Press "Enter" to skip to content

Category: R

R 3.4.0 Now Available

A new version of R is now available:

  • Accumulating vectors in a loop is faster – Assigning to an element of a vector beyond the current length now over-allocates by a small fraction. The new vector is marked internally as growable, and the true length of the new vector is stored in the truelength field. This makes building up a vector result by assigning to the next element beyond the current length more efficient, though pre-allocating is still preferred. The implementation is subject to change and not intended to be used in packages at this time.

There’s a big list of changes, so check it out and think about upgrading.

Comments closed

Building An Online R Training Environment

Steph Locke has shared how she put together a training lab for her R workshop:

This starts with the tidyverse & Rstudio then:

  • adds the requisite programs for dependencies in my package and whois for mkpasswd to be able to work

  • installs packages from github, notably the one designed to facilitate the day of text analysis

  • get the shell script and the csv from the gist

  • make the shell script executable and then run it

I loved the business card touch.  It’s easy enough to print out little strips of paper with the username and password, but this has a bit more staying power.

Comments closed

Logistic Regression In R

Steph Locke has a presentation on performing logistic regression using R:

Logistic regressions are a great tool for predicting outcomes that are categorical. They use a transformation function based on probability to perform a linear regression. This makes them easy to interpret and implement in other systems.

Logistic regressions can be used to perform a classification for things like determining whether someone needs to go for a biopsy. They can also be used for a more nuanced view by using the probabilities of an outcome for thinks like prioritising interventions based on likelihood to default on a loan.

It’s a good introduction to an important statistical method.

Comments closed

Feature Improvements In Microsoft R Server 9.1

David Smith gives us a nice roundup of feature improvements in Microsoft R Server 9.1:

Interoperability between Microsoft R Server and sparklyr. You can now use RStudio’s sparklyr package in tandem with Microsoft R Server in a single Spark session

New machine learning models in Hadoop and Spark. The new machine learning functions introduced with Version 9.0 (such as FastRank gradient-boosted trees and GPU-accelerated deep neural networks) are now available in the Hadoop and Spark contexts in addition to standalone servers and within SQL Server.

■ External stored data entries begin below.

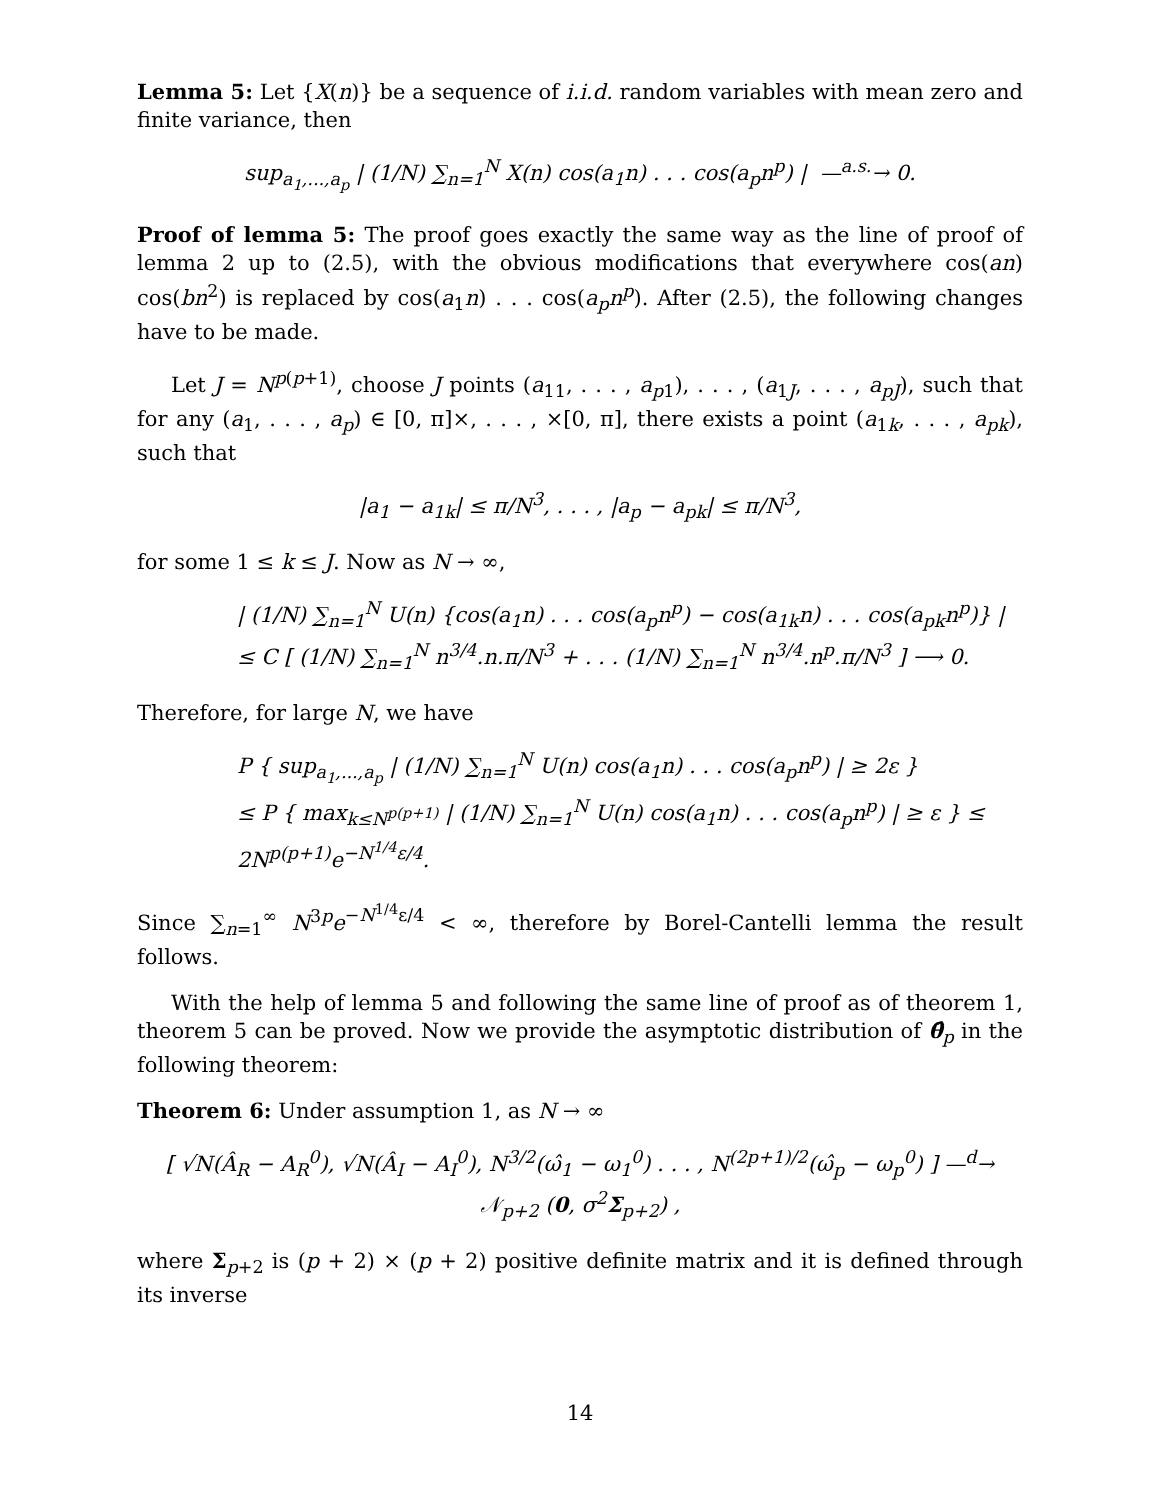Lemma 5: Let {X(n)} be a sequence of i.i.d. random variables with mean zero and finite variance, then
sup<sub>a<sub>1</sub>,...,a<sub>p</sub></sub> | (1/N) ∑<sub>n=1</sub><sup>N</sup> X(n) cos(a<sub>1</sub>n) . . . cos(a<sub>p</sub>n<sup>p</sup>) | —<sup>a.s.</sup>→ 0.
Proof of lemma 5: The proof goes exactly the same way as the line of proof of lemma 2 up to (2.5), with the obvious modifications that everywhere cos(an) cos(bn<sup>2</sup>) is replaced by cos(a<sub>1</sub>n) . . . cos(a<sub>p</sub>n<sup>p</sup>). After (2.5), the following changes have to be made.
Let J = N<sup>p(p+1)</sup>, choose J points (a<sub>11</sub>, . . . , a<sub>p1</sub>), . . . , (a<sub>1J</sub>, . . . , a<sub>pJ</sub>), such that for any (a<sub>1</sub>, . . . , a<sub>p</sub>) ∈ [0, π]×, . . . , ×[0, π], there exists a point (a<sub>1k</sub>, . . . , a<sub>pk</sub>), such that
|a<sub>1</sub> − a<sub>1k</sub>| ≤ π/N<sup>3</sup>, . . . , |a<sub>p</sub> − a<sub>pk</sub>| ≤ π/N<sup>3</sup>,
for some 1 ≤ k ≤ J. Now as N → ∞,
| (1/N) ∑<sub>n=1</sub><sup>N</sup> U(n) {cos(a<sub>1</sub>n) . . . cos(a<sub>p</sub>n<sup>p</sup>) − cos(a<sub>1k</sub>n) . . . cos(a<sub>pk</sub>n<sup>p</sup>)} |
≤ C [ (1/N) ∑<sub>n=1</sub><sup>N</sup> n<sup>3/4</sup>.n.π/N<sup>3</sup> + . . . (1/N) ∑<sub>n=1</sub><sup>N</sup> n<sup>3/4</sup>.n<sup>p</sup>.π/N<sup>3</sup> ] ⟶ 0.
Therefore, for large N, we have
P { sup<sub>a<sub>1</sub>,...,a<sub>p</sub></sub> | (1/N) ∑<sub>n=1</sub><sup>N</sup> U(n) cos(a<sub>1</sub>n) . . . cos(a<sub>p</sub>n<sup>p</sup>) | ≥ 2ε }
≤ P { max<sub>k≤N<sup>p(p+1)</sup></sub> | (1/N) ∑<sub>n=1</sub><sup>N</sup> U(n) cos(a<sub>1</sub>n) . . . cos(a<sub>p</sub>n<sup>p</sup>) | ≥ ε } ≤ 2N<sup>p(p+1)</sup>e<sup>−N<sup>1/4</sup>ε/4</sup>.
Since ∑<sub>n=1</sub><sup>∞</sup> N<sup>3p</sup>e<sup>−N<sup>1/4</sup>ε/4</sup> < ∞, therefore by Borel-Cantelli lemma the result follows.
With the help of lemma 5 and following the same line of proof as of theorem 1, theorem 5 can be proved. Now we provide the asymptotic distribution of θ̂<sub>p</sub> in the following theorem:
Theorem 6: Under assumption 1, as N → ∞
[ √N(Â<sub>R</sub> − A<sub>R</sub><sup>0</sup>), √N(Â<sub>I</sub> − A<sub>I</sub><sup>0</sup>), N<sup>3/2</sup>(ω̂<sub>1</sub> − ω<sub>1</sub><sup>0</sup>) . . . , N<sup>(2p+1)/2</sup>(ω̂<sub>p</sub> − ω<sub>p</sub><sup>0</sup>) ] —<sup>d</sup>→ 𝒩<sub>p+2</sub> (0, σ<sup>2</sup>Σ<sub>p+2</sub>) ,
where Σ<sub>p+2</sub> is (p + 2) × (p + 2) positive definite matrix and it is defined through its inverse
14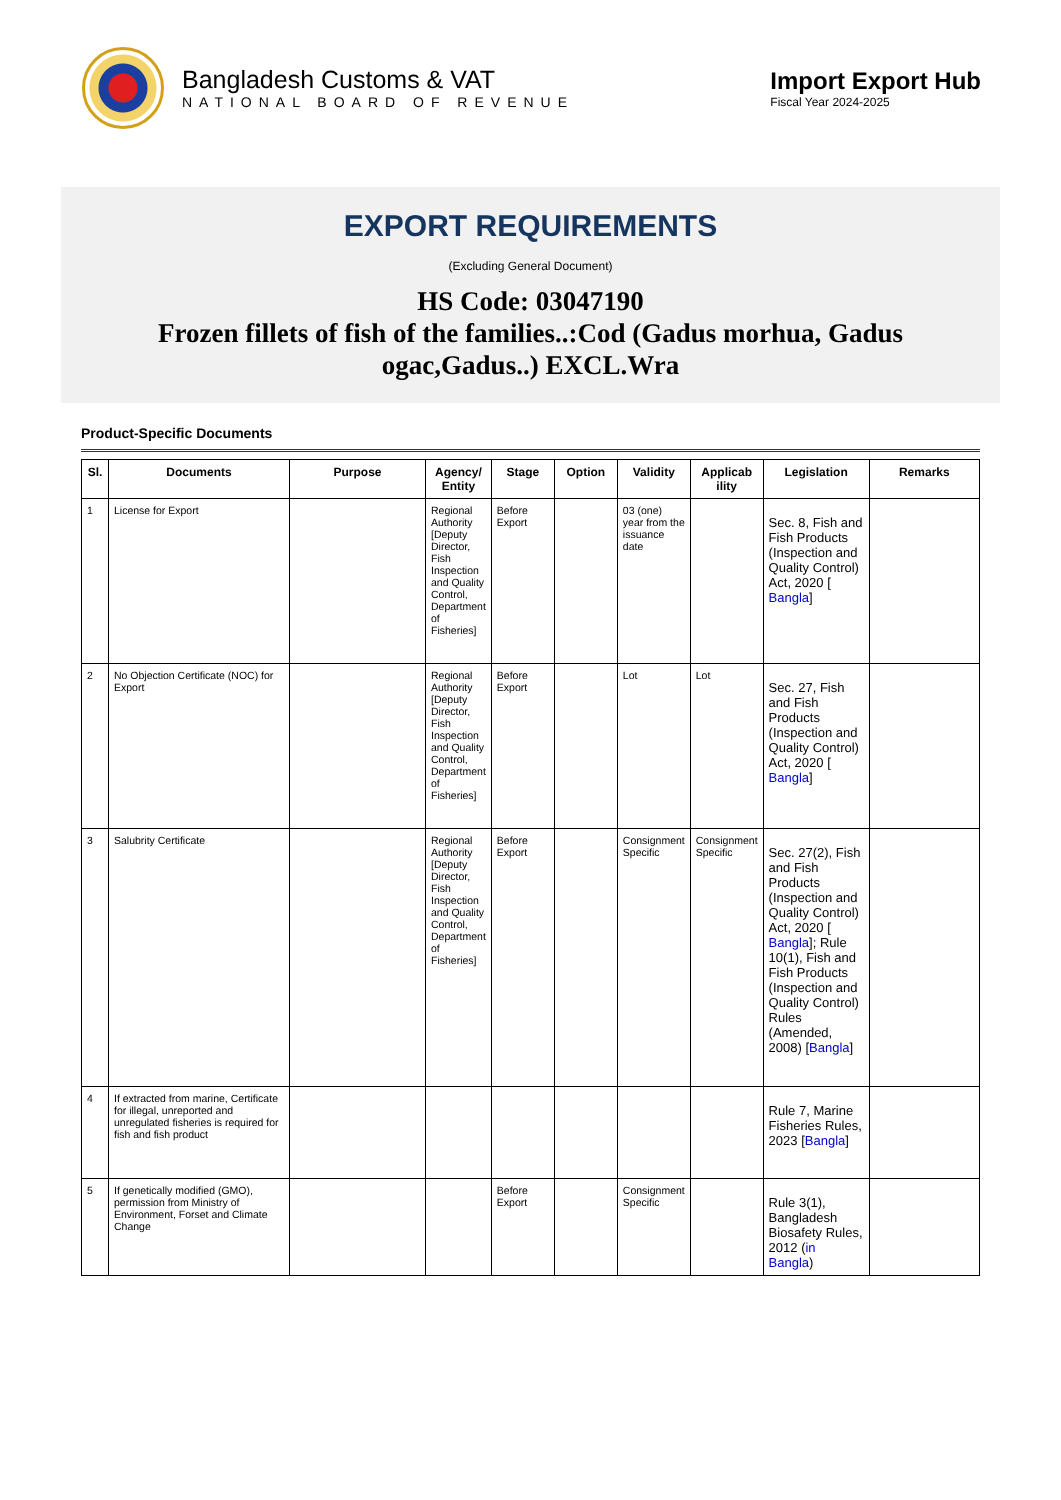Bangladesh Customs & VAT
NATIONAL BOARD OF REVENUE
Import Export Hub
Fiscal Year 2024-2025
EXPORT REQUIREMENTS
(Excluding General Document)
HS Code: 03047190
Frozen fillets of fish of the families..:Cod (Gadus morhua, Gadus ogac,Gadus..) EXCL.Wra
Product-Specific Documents
| Sl. | Documents | Purpose | Agency/ Entity | Stage | Option | Validity | Applicab ility | Legislation | Remarks |
| --- | --- | --- | --- | --- | --- | --- | --- | --- | --- |
| 1 | License for Export | | Regional Authority [Deputy Director, Fish Inspection and Quality Control, Department of Fisheries] | Before Export | | 03 (one) year from the issuance date | | Sec. 8, Fish and Fish Products (Inspection and Quality Control) Act, 2020 [ Bangla ] | |
| 2 | No Objection Certificate (NOC) for Export | | Regional Authority [Deputy Director, Fish Inspection and Quality Control, Department of Fisheries] | Before Export | | Lot | Lot | Sec. 27, Fish and Fish Products (Inspection and Quality Control) Act, 2020 [ Bangla ] | |
| 3 | Salubrity Certificate | | Regional Authority [Deputy Director, Fish Inspection and Quality Control, Department of Fisheries] | Before Export | | Consignment Specific | Consignment Specific | Sec. 27(2), Fish and Fish Products (Inspection and Quality Control) Act, 2020 [ Bangla ]; Rule 10(1), Fish and Fish Products (Inspection and Quality Control) Rules (Amended, 2008) [ Bangla ] | |
| 4 | If extracted from marine, Certificate for illegal, unreported and unregulated fisheries is required for fish and fish product | | | | | | | Rule 7, Marine Fisheries Rules, 2023 [ Bangla ] | |
| 5 | If genetically modified (GMO), permission from Ministry of Environment, Forset and Climate Change | | | Before Export | | Consignment Specific | | Rule 3(1), Bangladesh Biosafety Rules, 2012 ( in Bangla ) | |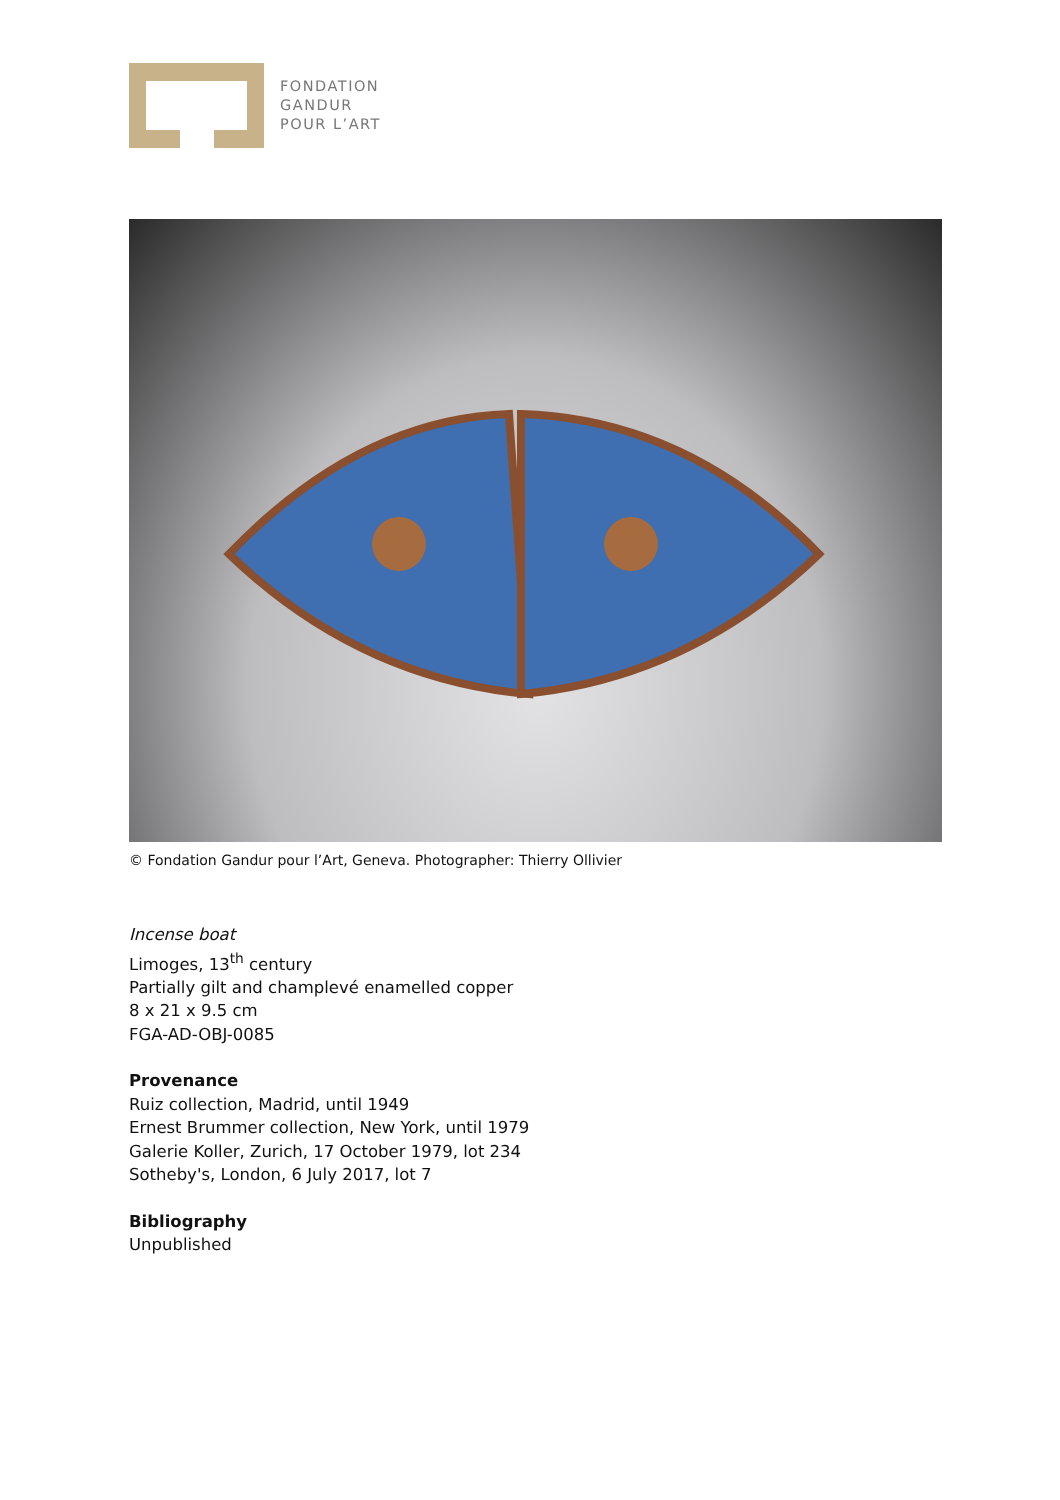FONDATION
GANDUR
POUR L’ART
© Fondation Gandur pour l’Art, Geneva. Photographer: Thierry Ollivier
Incense boat
Limoges, 13<sup>th</sup> century
Partially gilt and champlevé enamelled copper
8 x 21 x 9.5 cm
FGA-AD-OBJ-0085
Provenance
Ruiz collection, Madrid, until 1949
Ernest Brummer collection, New York, until 1979
Galerie Koller, Zurich, 17 October 1979, lot 234
Sotheby's, London, 6 July 2017, lot 7
Bibliography
Unpublished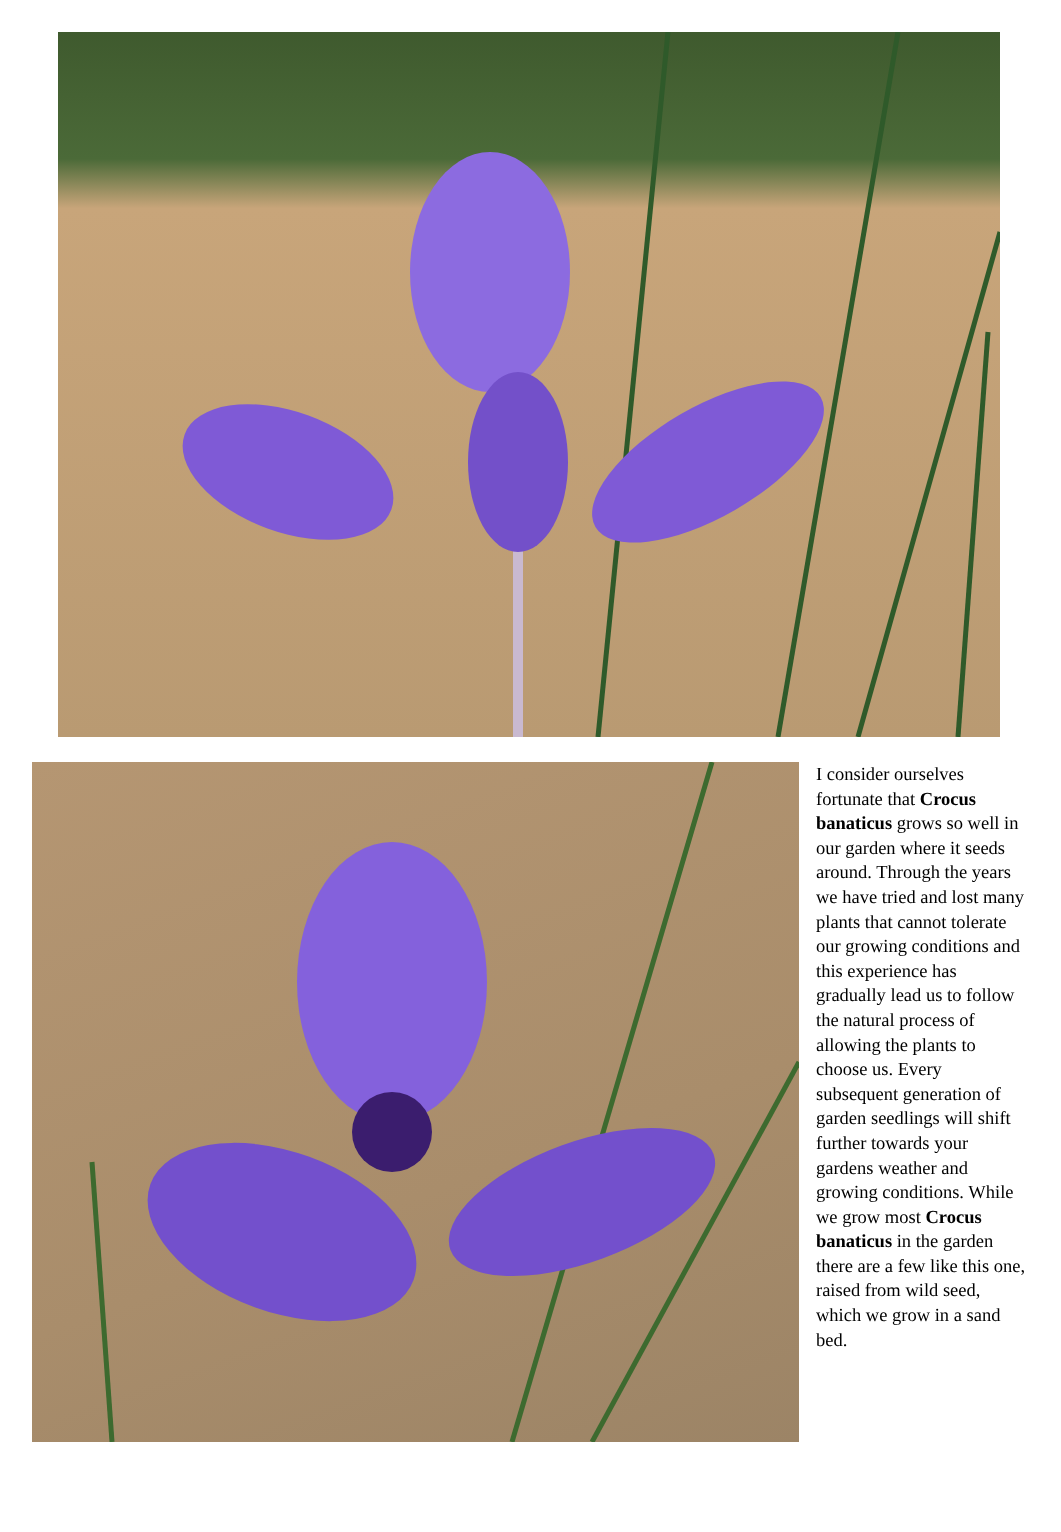I consider ourselves fortunate that Crocus banaticus grows so well in our garden where it seeds around. Through the years we have tried and lost many plants that cannot tolerate our growing conditions and this experience has gradually lead us to follow the natural process of allowing the plants to choose us. Every subsequent generation of garden seedlings will shift further towards your gardens weather and growing conditions. While we grow most Crocus banaticus in the garden there are a few like this one, raised from wild seed, which we grow in a sand bed.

I have been looking forward to these.

Comments closed

SQL Server ML Services

SQL Server R Services is now SQL Server Machine Learning Services and supports Python.  First, Nagesh Pabbisetty and Sumit Kumar talk about Python support:

The addition of Python builds on the foundation laid for R Services in SQL Server 2016 and extends that mechanism to include Python support for in-database analytics and machine learning. We are renaming R Services to Machine Learning Services, and R and Python are two options under this feature.

The Python integration in SQL Server provides several advantages:

  • Elimination of data movement: You no longer need to move data from the database to your Python application or model. Instead, you can build Python applications in the database. This eliminates barriers of security, compliance, governance, integrity, and a host of similar issues related to moving vast amounts of data around. This new capability brings Python to the data and runs code inside secure SQL Server using the proven extensibility mechanism built in SQL Server 2016.

  • Easy deployment: Once you have the Python model ready, deploying it in production is now as easy as embedding it in a T-SQL script, and then any SQL client application can take advantage of Python-based models and intelligence by a simple stored procedure call.

  • Enterprise-grade performance and scale: You can use SQL Server’s advanced capabilities like in-memory table and column store indexes with the high-performance scalable APIs in RevoScalePy package. RevoScalePy is modeled after RevoScaleR package in SQL Server R Services. Using these with the latest innovations in the open source Python world allows you to bring unparalleled selection, performance, and scale to your SQL Python applications.

  • Rich extensibility: You can install and run any of the latest open source Python packages in SQL Server to build deep learning and AI applications on huge amounts of data in SQL Server. Installing a Python package in SQL Server is as simple as installing a Python package on your local machine.

  • Wide availability at no additional costs: Python integration is available in all editions of SQL Server 2017, including the Express edition.

Nagesh Pabbisetty also announces Microsoft R Server 9.1:

We took the first step with Microsoft R Server 9.0, and this follow on release includes significant innovations such as:

  • New machine learning enhancements and inclusion of pre-trained cognitive models such as sentiment analysis & image featurizers

  • SQL Server Machine Learning Services with integrated Python in Preview

  • Enterprise grade operationalization with real-time scoring and dynamic scaling of VMs

  • Deep customer & ISV partnerships to deliver the right solutions to customers

  • A panoply of sources to help you get started with ease

And Joseph Sirosh indicates that AI is where the money is:

So today it’s my pleasure to announce the first RDBMS with built-in AIa production-quality Community Technology Preview (CTP 2.0) of SQL Server 2017. In this preview release, we are introducing in-database support for a rich library of machine learning functions, and now for the first time Python support (in addition to R). SQL Server can also leverage NVIDIA GPU-accelerated computing through the Python/R interface to power even the most intensive deep-learning jobs on images, text, and other unstructured data. Developers can implement NVIDIA GPU-accelerated analytics and very sophisticated AI directly in the database server as stored procedures and gain orders of magnitude higher throughput. In addition, developers can use all the rich features of the database management system for concurrency, high-availability, encryption, security, and compliance to build and deploy robust enterprise-grade AI applications.

There’s a lot to digest here.

Comments closed

Temporal Tables For R Source Control

Tomaz Kastrun shares an unorthodox way of collecting historical R code changes:

I will not comment on the solution Bob provided, since I don’t know how their infrastructure, roles, security is set up. At this point, I am grateful for his comment. But what I will comment, is that there is no straightforward way or any out-of-the-box solution. Furthermore, if your R code requires any additional packages, storing the packages with your R code is not that bad idea, regardless of traffic or disk overhead. And versioning the R code is something that is for sure needed.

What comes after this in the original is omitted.